> [ASSIGNMENT]: Give back every record that follows, exactly as written.

> [DATA UNDER STUDY]:
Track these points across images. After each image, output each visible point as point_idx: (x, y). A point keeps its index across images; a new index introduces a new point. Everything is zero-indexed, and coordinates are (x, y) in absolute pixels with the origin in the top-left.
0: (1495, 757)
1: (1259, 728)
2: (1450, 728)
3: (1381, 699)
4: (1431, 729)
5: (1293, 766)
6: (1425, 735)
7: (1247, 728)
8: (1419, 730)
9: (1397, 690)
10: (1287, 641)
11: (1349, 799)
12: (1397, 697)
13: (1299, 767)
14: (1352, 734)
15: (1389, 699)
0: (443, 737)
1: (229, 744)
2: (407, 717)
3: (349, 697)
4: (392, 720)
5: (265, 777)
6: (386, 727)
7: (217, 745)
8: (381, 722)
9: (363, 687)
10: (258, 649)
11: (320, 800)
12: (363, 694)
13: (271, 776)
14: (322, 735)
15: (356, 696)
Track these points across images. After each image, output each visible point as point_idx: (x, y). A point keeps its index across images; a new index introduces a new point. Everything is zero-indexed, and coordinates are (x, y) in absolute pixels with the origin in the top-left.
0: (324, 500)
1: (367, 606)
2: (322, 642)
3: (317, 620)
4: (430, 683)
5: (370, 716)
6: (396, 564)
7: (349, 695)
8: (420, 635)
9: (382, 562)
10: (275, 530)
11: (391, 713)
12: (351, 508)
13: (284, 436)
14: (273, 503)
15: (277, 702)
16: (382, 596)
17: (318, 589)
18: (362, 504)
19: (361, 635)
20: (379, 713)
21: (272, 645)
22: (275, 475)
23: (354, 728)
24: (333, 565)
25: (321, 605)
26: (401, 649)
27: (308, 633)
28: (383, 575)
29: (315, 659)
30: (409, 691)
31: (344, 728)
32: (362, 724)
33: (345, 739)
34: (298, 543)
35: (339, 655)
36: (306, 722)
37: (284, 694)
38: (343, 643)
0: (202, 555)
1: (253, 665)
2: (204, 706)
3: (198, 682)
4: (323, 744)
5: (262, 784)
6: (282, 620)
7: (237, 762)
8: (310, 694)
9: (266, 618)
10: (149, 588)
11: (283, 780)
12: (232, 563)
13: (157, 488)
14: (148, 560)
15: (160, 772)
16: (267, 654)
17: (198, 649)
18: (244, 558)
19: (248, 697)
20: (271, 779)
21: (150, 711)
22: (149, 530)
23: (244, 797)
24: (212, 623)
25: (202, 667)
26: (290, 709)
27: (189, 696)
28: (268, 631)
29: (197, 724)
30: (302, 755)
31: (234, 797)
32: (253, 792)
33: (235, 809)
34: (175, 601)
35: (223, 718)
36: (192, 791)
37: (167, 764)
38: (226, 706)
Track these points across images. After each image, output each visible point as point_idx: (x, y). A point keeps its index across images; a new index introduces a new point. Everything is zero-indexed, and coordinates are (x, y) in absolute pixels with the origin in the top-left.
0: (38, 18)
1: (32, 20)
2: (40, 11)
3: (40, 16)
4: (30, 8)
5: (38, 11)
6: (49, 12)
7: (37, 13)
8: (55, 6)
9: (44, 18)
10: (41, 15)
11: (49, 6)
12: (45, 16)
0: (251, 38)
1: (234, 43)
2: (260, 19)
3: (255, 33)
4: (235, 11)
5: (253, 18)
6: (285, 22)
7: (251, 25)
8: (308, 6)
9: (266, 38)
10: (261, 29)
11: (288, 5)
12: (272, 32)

> [FINAL ANSWER]:
Track these points across images. After each image, output each visible point as point_idx: (x, y). A point keeps its index across images; a new index introduces a new point. Everything is zero-indexed, and coordinates are (x, y) in absolute pixels with the origin in the top-left.
0: (1495, 757)
1: (1259, 728)
2: (1450, 728)
3: (1381, 699)
4: (1431, 729)
5: (1293, 766)
6: (1425, 735)
7: (1247, 728)
8: (1419, 730)
9: (1397, 690)
10: (1287, 641)
11: (1349, 799)
12: (1397, 697)
13: (1299, 767)
14: (1352, 734)
15: (1389, 699)
0: (443, 737)
1: (229, 744)
2: (407, 717)
3: (349, 697)
4: (392, 720)
5: (265, 777)
6: (386, 727)
7: (217, 745)
8: (381, 722)
9: (363, 687)
10: (258, 649)
11: (320, 800)
12: (363, 694)
13: (271, 776)
14: (322, 735)
15: (356, 696)
Track these points across images. After each image, output each visible point as point_idx: (x, y). A point keeps its index across images; a new index introduces a new point. Everything is zero-indexed, and coordinates are (x, y) in absolute pixels with the origin in the top-left.
0: (324, 500)
1: (367, 606)
2: (322, 642)
3: (317, 620)
4: (430, 683)
5: (370, 716)
6: (396, 564)
7: (349, 695)
8: (420, 635)
9: (382, 562)
10: (275, 530)
11: (391, 713)
12: (351, 508)
13: (284, 436)
14: (273, 503)
15: (277, 702)
16: (382, 596)
17: (318, 589)
18: (362, 504)
19: (361, 635)
20: (379, 713)
21: (272, 645)
22: (275, 475)
23: (354, 728)
24: (333, 565)
25: (321, 605)
26: (401, 649)
27: (308, 633)
28: (383, 575)
29: (315, 659)
30: (409, 691)
31: (344, 728)
32: (362, 724)
33: (345, 739)
34: (298, 543)
35: (339, 655)
36: (306, 722)
37: (284, 694)
38: (343, 643)
0: (202, 555)
1: (253, 665)
2: (204, 706)
3: (198, 682)
4: (323, 744)
5: (262, 784)
6: (282, 620)
7: (237, 762)
8: (310, 694)
9: (266, 618)
10: (149, 588)
11: (283, 780)
12: (232, 563)
13: (157, 488)
14: (148, 560)
15: (160, 772)
16: (267, 654)
17: (198, 649)
18: (244, 558)
19: (248, 697)
20: (271, 779)
21: (150, 711)
22: (149, 530)
23: (244, 797)
24: (212, 623)
25: (202, 667)
26: (290, 709)
27: (189, 696)
28: (268, 631)
29: (197, 724)
30: (302, 755)
31: (234, 797)
32: (253, 792)
33: (235, 809)
34: (175, 601)
35: (223, 718)
36: (192, 791)
37: (167, 764)
38: (226, 706)
Track these points across images. After each image, output each visible point as point_idx: (x, y). A point keeps its index across images; a new index introduces a new point. Everything is zero-indexed, and coordinates are (x, y) in absolute pixels with the origin in the top-left.
0: (38, 18)
1: (32, 20)
2: (40, 11)
3: (40, 16)
4: (30, 8)
5: (38, 11)
6: (49, 12)
7: (37, 13)
8: (55, 6)
9: (44, 18)
10: (41, 15)
11: (49, 6)
12: (45, 16)
0: (251, 38)
1: (234, 43)
2: (260, 19)
3: (255, 33)
4: (235, 11)
5: (253, 18)
6: (285, 22)
7: (251, 25)
8: (308, 6)
9: (266, 38)
10: (261, 29)
11: (288, 5)
12: (272, 32)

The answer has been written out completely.